_Data extract:_
--------

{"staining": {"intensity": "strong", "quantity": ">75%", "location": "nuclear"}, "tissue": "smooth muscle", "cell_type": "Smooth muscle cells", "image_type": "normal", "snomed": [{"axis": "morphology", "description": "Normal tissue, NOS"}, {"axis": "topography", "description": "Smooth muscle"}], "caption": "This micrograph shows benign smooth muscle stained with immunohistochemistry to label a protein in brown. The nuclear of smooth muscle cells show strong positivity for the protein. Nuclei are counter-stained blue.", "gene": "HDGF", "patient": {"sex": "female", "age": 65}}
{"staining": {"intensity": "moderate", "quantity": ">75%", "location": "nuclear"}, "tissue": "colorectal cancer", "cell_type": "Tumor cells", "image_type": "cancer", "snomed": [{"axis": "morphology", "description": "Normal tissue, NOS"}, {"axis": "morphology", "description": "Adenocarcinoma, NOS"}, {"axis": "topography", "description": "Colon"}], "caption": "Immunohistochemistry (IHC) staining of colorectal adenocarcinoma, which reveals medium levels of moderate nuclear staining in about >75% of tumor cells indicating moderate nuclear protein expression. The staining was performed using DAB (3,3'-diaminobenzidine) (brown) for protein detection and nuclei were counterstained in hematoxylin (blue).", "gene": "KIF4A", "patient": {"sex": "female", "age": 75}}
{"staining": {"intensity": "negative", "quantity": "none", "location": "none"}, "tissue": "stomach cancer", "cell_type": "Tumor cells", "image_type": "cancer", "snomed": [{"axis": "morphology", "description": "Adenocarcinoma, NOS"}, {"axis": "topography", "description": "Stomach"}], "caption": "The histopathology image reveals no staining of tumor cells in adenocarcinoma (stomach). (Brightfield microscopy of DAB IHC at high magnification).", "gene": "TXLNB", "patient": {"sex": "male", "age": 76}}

--------

_Task goal:_ In the listing above, locate each line with "blue" and copy it.

_Your response:_
{"staining": {"intensity": "strong", "quantity": ">75%", "location": "nuclear"}, "tissue": "smooth muscle", "cell_type": "Smooth muscle cells", "image_type": "normal", "snomed": [{"axis": "morphology", "description": "Normal tissue, NOS"}, {"axis": "topography", "description": "Smooth muscle"}], "caption": "This micrograph shows benign smooth muscle stained with immunohistochemistry to label a protein in brown. The nuclear of smooth muscle cells show strong positivity for the protein. Nuclei are counter-stained blue.", "gene": "HDGF", "patient": {"sex": "female", "age": 65}}
{"staining": {"intensity": "moderate", "quantity": ">75%", "location": "nuclear"}, "tissue": "colorectal cancer", "cell_type": "Tumor cells", "image_type": "cancer", "snomed": [{"axis": "morphology", "description": "Normal tissue, NOS"}, {"axis": "morphology", "description": "Adenocarcinoma, NOS"}, {"axis": "topography", "description": "Colon"}], "caption": "Immunohistochemistry (IHC) staining of colorectal adenocarcinoma, which reveals medium levels of moderate nuclear staining in about >75% of tumor cells indicating moderate nuclear protein expression. The staining was performed using DAB (3,3'-diaminobenzidine) (brown) for protein detection and nuclei were counterstained in hematoxylin (blue).", "gene": "KIF4A", "patient": {"sex": "female", "age": 75}}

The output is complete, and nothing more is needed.